Только ввиду этого становится понятным относительно благоприятное внешнее положение Египта при столь диком и ежеминутно подверженном опасным содроганиям государственном управлении, какое являет собой господство мамелюков, и невероятная продолжительность этого господства в течение более двух с половиною столетий. Точно так же несомненно, что Персия находила выгоду в торговле, которая между Каспийским морем и Азовом и другими местностями на Черном море сосредоточивалась главным образом в руках генуэзцев. Только два великих события, почти совпавшие друг с другом по времени, а именно — открытие водного пути в Индию (1498) и завоевание Константинополя османами (1453), прекратили эти сношения и ускорили экономическое падение Востока, равно как падение Генуи и Венеции. Менее важны, хотя сами по себе довольно характерны были политические отношения между Западом и Востоком, которые идут наряду с вышеуказанными торговыми сношениями, хотя и не имеют к ним прямого касательства.

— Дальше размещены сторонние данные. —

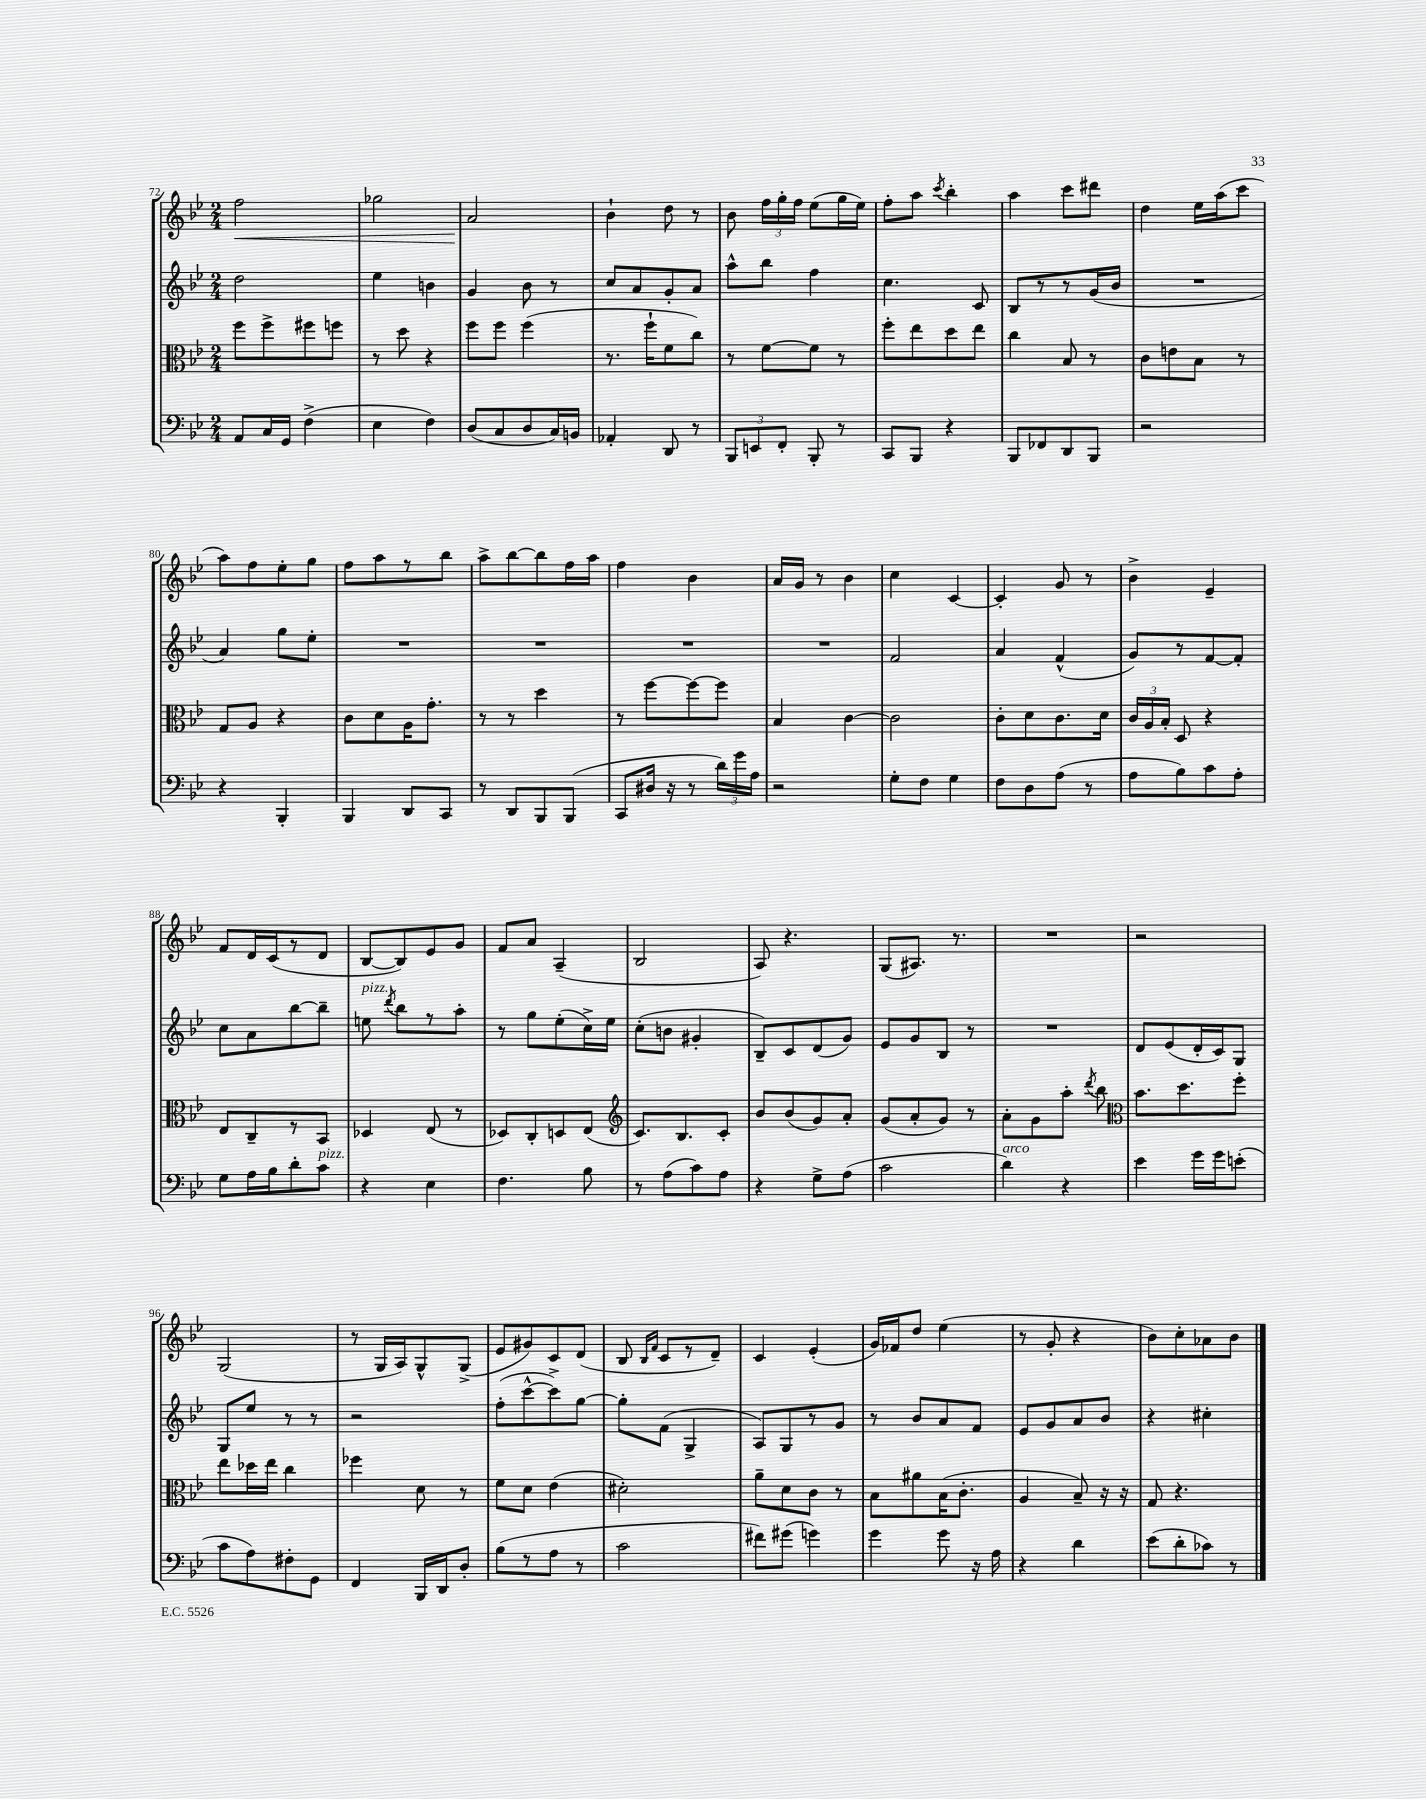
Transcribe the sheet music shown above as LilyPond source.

<<
\new StaffGroup <<
\new Staff = "s0" {
    \clef treble \key bes \major \numericTimeSignature \time 2/4
    \autoBeamOff f''2\< |
    ges''2 |
    a'2\! |
    bes'4-! d''8 r8 |
    bes'8 \tuplet 3/2 { f''16[ g''16-. f''16] } ees''8[( g''16 ees''16]) |
    f''8[-. a''8] \acciaccatura { c'''8 } bes''4-. |
    a''4 c'''8[ dis'''8] |
    d''4 ees''16[ a''16( c'''8] |
    a''8[) f''8 ees''8-. g''8] |
    f''8[ a''8 r8 bes''8] |
    a''8[-> bes''8~ bes''8 f''16 a''16] |
    f''4 bes'4 |
    a'16[ g'16] r8 bes'4 |
    c''4 c'4~ |
    c'4-. g'8 r8 |
    bes'4-> ees'4-- |
    f'8[ d'16 c'16( r8 d'8] |
    bes8[~ bes8) ees'8 g'8] |
    f'8[ a'8] a4--( |
    bes2 |
    a8) r4. |
    g8[( ais8.]) r8. |
    R2 |
    r2 |
    g2( |
    r8 g16[ a16) g8-^ g8]->( |
    ees'8[ gis'8) c'8 d'8]( |
    bes8 \grace { bes16[ f'16] } c'8[ r8 d'8]--) |
    c'4 ees'4-.( |
    g'16[) fes'16 d''8] ees''4( |
    r8 g'8-. r4 |
    bes'8[) c''8-. aes'8 bes'8] \bar "|." |
}
\new Staff = "s1" {
    \clef treble \key bes \major \numericTimeSignature \time 2/4
    \autoBeamOff d''2 |
    ees''4 b'4 |
    g'4 bes'8 r8 |
    c''8[ a'8 g'8-. a'8] |
    a''8[-^ bes''8] f''4 |
    c''4. c'8 |
    bes8[ r8 r8 g'16( bes'16] |
    R2 |
    a'4) g''8[ ees''8]-. |
    R2 |
    R2 |
    R2 |
    R2 |
    f'2 |
    a'4 f'4-^( |
    g'8[) r8 f'8~ f'8]-. |
    c''8[ a'8 bes''8~ bes''8]-- |
    e''8^\markup { \italic "pizz." } \acciaccatura { d'''8 } bes''8[ r8 a''8]-. |
    r8 g''8[ ees''8-.( c''16->) ees''16] |
    c''8[-.( b'8] gis'4-. |
    bes8[--) c'8 d'8( g'8]) |
    ees'8[ g'8 bes8] r8 |
    R2 |
    d'8[ ees'8( d'16-. c'16) g8] |
    g8[ ees''8] r8 r8 |
    r2 |
    f''8[-.( c'''8~-^ c'''8->) g''8]~ |
    g''8[-. f'8]( g4-> |
    a8[) g8 r8 g'8] |
    r8 bes'8[ a'8 f'8] |
    ees'8[ g'8 a'8 bes'8] |
    r4 cis''4-. \bar "|." |
}
\new Staff = "s2" {
    \clef alto \key bes \major \numericTimeSignature \time 2/4
    \autoBeamOff f''8[ f''8-> fis''8 f''8] |
    r8 d''8 r4 |
    f''8[ f''8] f''4( |
    r8. f''16[-! f'8 c''8]) |
    r8 f'8[~ f'8] r8 |
    f''8[-. ees''8 d''8 ees''8] |
    c''4 bes8 r8 |
    c'8[ e'8 bes8] r8 |
    g8[ a8] r4 |
    c'8[ d'8 a16 g'8.]-. |
    r8 r8 d''4 |
    r8 f''8[~ f''8~ f''8] |
    bes4 c'4~ |
    c'2 |
    c'8[-. d'8 c'8. d'16] |
    \tuplet 3/2 { c'16[ a16 bes16]-. } d8 r4 |
    ees8[ c8-- r8 bes,8] |
    des4 ees8( r8 |
    des8[) c8-. d8 ees8]( |
    \clef treble c'8.[) bes8. c'8]-. |
    bes'8[ bes'8( g'8) a'8]-. |
    g'8[( a'8-. g'8]) r8 |
    a'8[-. g'8 a''8]-. \acciaccatura { d'''8 } bes''8 |
    \clef alto bes'8.[ d''8. f''8]-. |
    ees''8[ des''16 ees''16] c''4 |
    fes''4 d'8 r8 |
    f'8[ d'8] ees'4( |
    dis'2-.) |
    a'8[-- d'8 c'8] r8 |
    bes8[ ais'8 bes16( c'8.]-. |
    a4 bes8--) r16 r16 |
    g8 r4. \bar "|." |
}
\new Staff = "s3" {
    \clef bass \key bes \major \numericTimeSignature \time 2/4
    \autoBeamOff a,8[ c16 g,16] f4->( |
    ees4 f4) |
    d8[( c8 d8 c16) b,16] |
    aes,4-. d,8 r8 |
    \tuplet 3/2 { bes,,8[ e,8 f,8]-. } bes,,8-. r8 |
    c,8[ bes,,8] r4 |
    bes,,8[ fes,8 d,8 bes,,8] |
    r2 |
    r4 bes,,4-. |
    bes,,4 d,8[ c,8] |
    r8 d,8[ bes,,8 bes,,8]( |
    c,8[ dis16] r16 r8 \tuplet 3/2 { d'16[) g'16 a16] } |
    r2 |
    g8[-. f8] g4 |
    f8[ d8 a8]( r8 |
    a8[ bes8) c'8 a8]-. |
    g8[ a16 bes16 d'8-. c'8]^\markup { \italic "pizz." } |
    r4 ees4 |
    f4. bes8 |
    r8 a8[( c'8) a8] |
    r4 g8[-> a8]( |
    c'2 |
    d'4^\markup { \italic "arco" }) r4 |
    ees'4 g'16[ g'16 e'8]-.( |
    c'8[ a8) fis8-. g,8] |
    f,4 bes,,16[ d,16 d8]-. |
    bes8[( r8 a8] r8 |
    c'2 |
    fis'8[) gis'8]( g'4) |
    g'4 g'8 r16 a16 |
    r4 d'4 |
    ees'8[( d'8-. ces'8]) r8 \bar "|." |
}
>>
>>
\layout { \context { \Score currentBarNumber = #72 } }
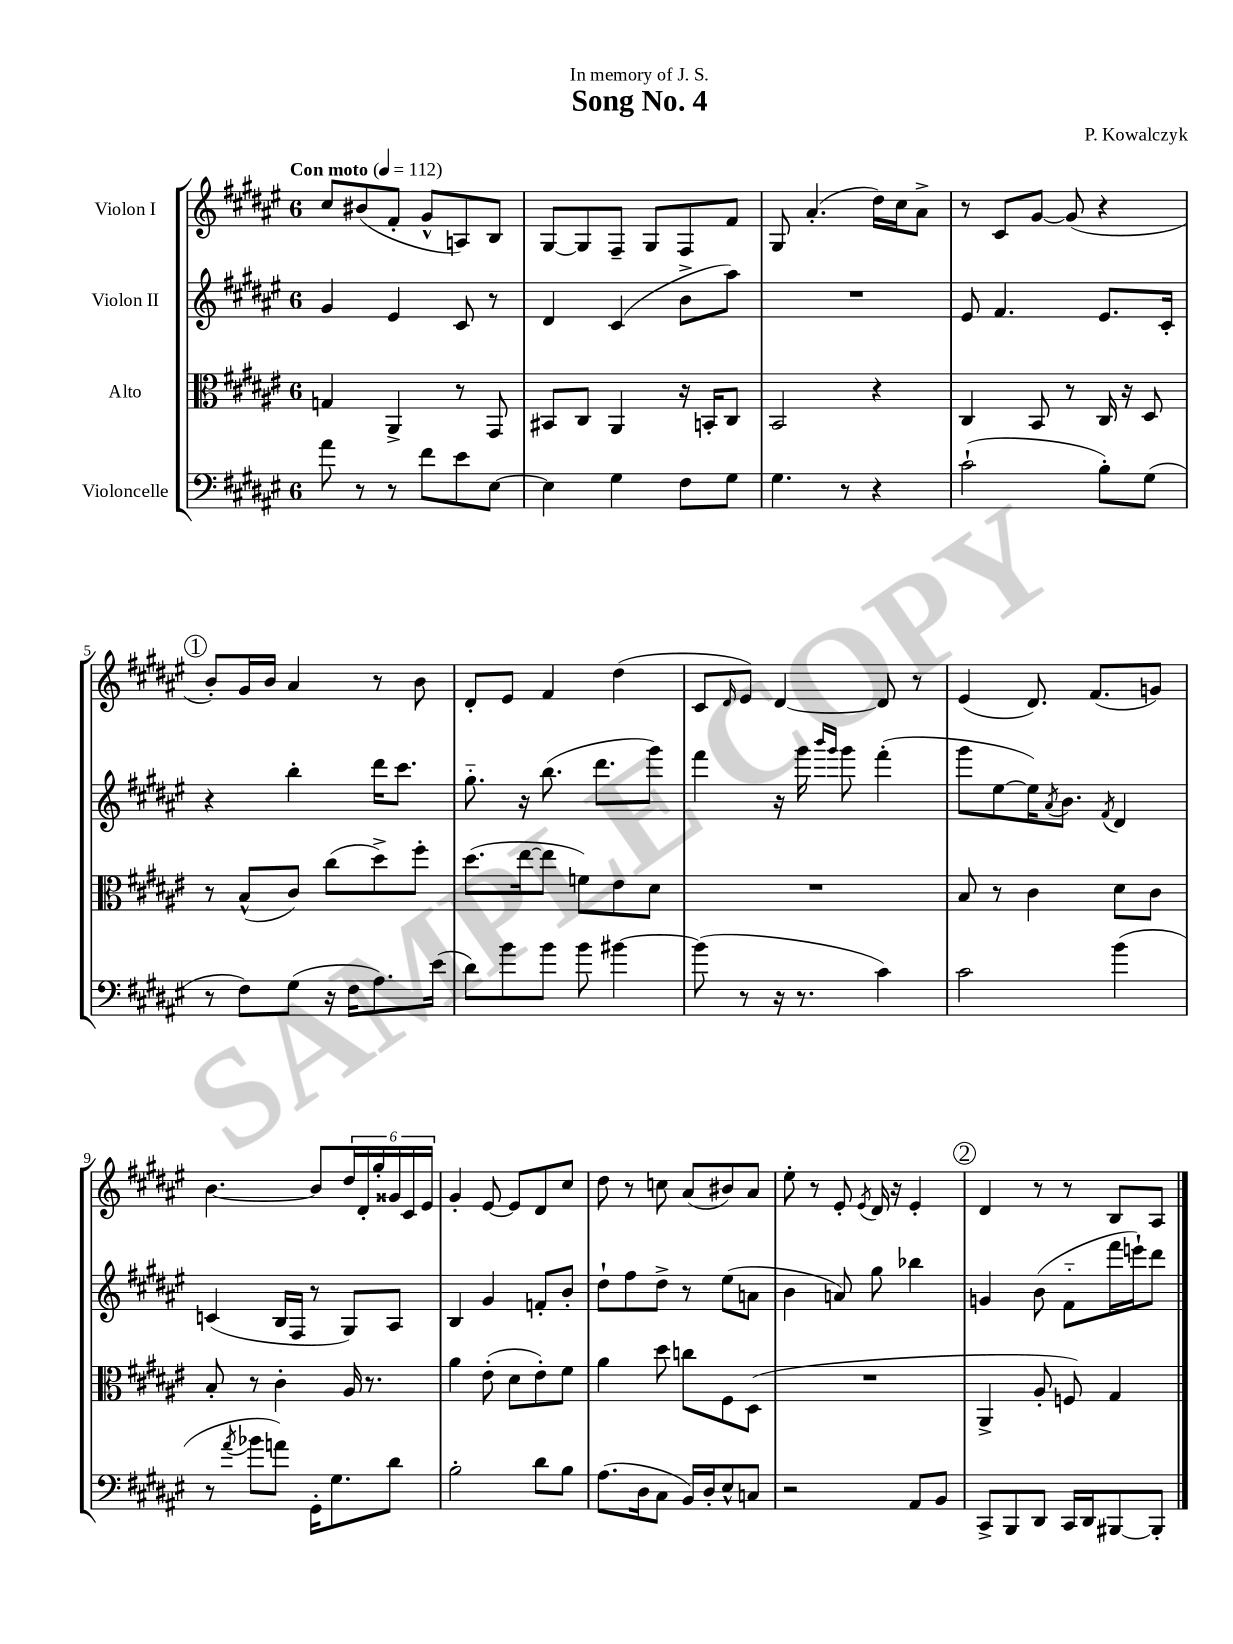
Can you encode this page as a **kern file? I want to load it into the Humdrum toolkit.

**kern	**kern	**kern	**kern
*staff4	*staff3	*staff2	*staff1
*clefF4	*clefC3	*clefG2	*clefG2
*k[f#c#g#d#a#e#]	*k[f#c#g#d#a#e#]	*k[f#c#g#d#a#e#]	*k[f#c#g#d#a#e#]
*M6/8	*M6/8	*M6/8	*M6/8
*MM112	*MM112	*MM112	*MM112
8a#	4G	4g#	8cc#
8r	.	.	(8b#
8r	4AA#^	4e#	8f#'
8f#	.	.	8g#^^
8e#	8r	8c#	8A)
[8E#	8GG#	8r	8B
=	=	=	=
4E#]	8BB#	4d#	[8G#
.	8C#	.	8G#]
4G#	4AA#	(4c#	8F#~
.	.	.	8G#
8F#	16r	8b^	8F#
.	16BB'	.	.
8G#	8C#	8aa#)	8f#
=	=	=	=
4.G#	2BB	2.r	8G#
.	.	.	(4.a#'
8r	.	.	.
4r	4r	.	16dd#)
.	.	.	16cc#
.	.	.	8a#^
=	=	=	=
(2c#`	4C#	8e#	8r
.	.	4.f#	8c#
.	8BB	.	[8g#
.	8r	.	(8g#]
8B')	16C#	8.e#	4r
.	16r	.	.
(8G#	8D#	.	.
.	.	16c#'	.
=	=	=	=
8r	8r	4r	8b')
8F#)	(8B^^	.	16g#
.	.	.	16b
(8G#	8c#)	4bb'	4a#
16r	(8cc#	.	.
16F#	.	.	.
8.A#)	8dd#^)	16ddd#	8r
.	.	8.ccc#	.
.	8ff#'	.	8b
(16e#	.	.	.
=	=	=	=
8d#)	(8.dd#	8.gg#'~	8d#'
8b	.	.	8e#
.	[16ee#	16r	.
8b	8ee#]	(8.bb	4f#
8b	8f)	.	.
.	.	8.ddd#	.
[4b#	8e#	.	(4dd#
.	8d#	8ggg#)	.
=	=	=	=
(8b#]	2.r	4fff#	8c#
.	.	.	16qqd#
8r	.	.	8e#)
16r	.	16r	[4d#
8.r	.	16ggg#	.
.	.	16qqbbb	.
.	.	16qqggg#	.
.	.	8ggg#	.
4c#)	.	(4fff#'	8d#]
.	.	.	8r
=	=	=	=
2c#	8B	8ggg#	(4e#
.	8r	[8ee#	.
.	4c#	16ee#])	8.d#)
.	.	8qa#	.
.	.	8.b	.
.	.	.	(8.f#
.	.	8qf#	.
(4b	8d#	4d#	.
.	8c#	.	8g)
=	=	=	=
8r	8B'	(4c	[4.b
8qa#	.	.	.
8b-	8r	.	.
8a)	4c#'	16B	.
.	.	16F#	.
16GG#'	.	8r	8b]
8.G#	.	.	.
.	16A#	8G#)	24dd#
.	.	.	24d#'
.	8.r	.	.
.	.	.	24gg#'
8d#	.	8A#	24g##
.	.	.	24c#
.	.	.	24e#
=	=	=	=
2B'	4a#	4B	4g#'
.	(8e#'	4g#	[8e#
.	8d#	.	8e#]
8d#	8e#')	8f'	8d#
8B	8f#	8b'	8cc#
=	=	=	=
(8.A#	4a#	8dd#`	8dd#
.	.	8ff#	8r
16D#	.	.	.
8C#	8dd#	8dd#^	8cc
16BB)	8cc	8r	(8a#
16D#'	.	.	.
8E#^^	8F#	(8ee#	8b#)
8C	(8D#	8a	8a#
=	=	=	=
2r	2.r	4b	8ee#'
.	.	.	8r
.	.	8a)	8e#'
.	.	.	8qe#
.	.	8gg#	16d#
.	.	.	16r
8AA#	.	4bb-	4e#'
8BB	.	.	.
=	=	=	=
8CC#^	4AA#^	4g	4d#
8BBB	.	.	.
8DD#	8A#'	(8b	8r
16CC#	8F)	8f#'~	8r
16DD#	.	.	.
[8BBB#	4G#	16fff#	8B
.	.	16eee`)	.
8BBB#']	.	8ddd#	8A#
==	==	==	==
*-	*-	*-	*-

Первые ильханы, которые были язычниками и с высоты своего величия одинаково равнодушно взирали на ислам и христианство, были очень заняты мыслью послать против магометанских турок Египта не только давно подчинившегося им короля Малой Армении, но и находившиеся в сношениях с ним последние передовые посты христианства в Сирии. Правда, со времени неудачи Крестовых походов Людовика Святого могущество франкских рыцарей не могло больше внушать опасения; однако оно могло бы оказать значительную пользу военной политике Хулагу и его преемников против мусульман, если бы рыцарям тотчас не стало ясно, что бороться против турок с такими союзниками-варварами — то же, что изгонять беса силой Вельзевула. Несмотря на это, из совместной противоположности язычников и христиан к исламу возникли постоянные дипломатические сношения между папами и королями Англии и Франции, с одной стороны, и ильханами — с другой. Правда, из этого вышло так же мало толку (рвение к Крестовым походам теперь на Западе улетучилось), как в свое время из сношений Аббасидов с франками или позднее венецианцев с Ак-Коюнлу, но начала этой обширной мировой политики очень интересны; она продолжается и до сих пор и проявляется в стремлении русских оказывать влияние на персов, чтобы в случае надобности иметь их союзниками в борьбе с Турцией.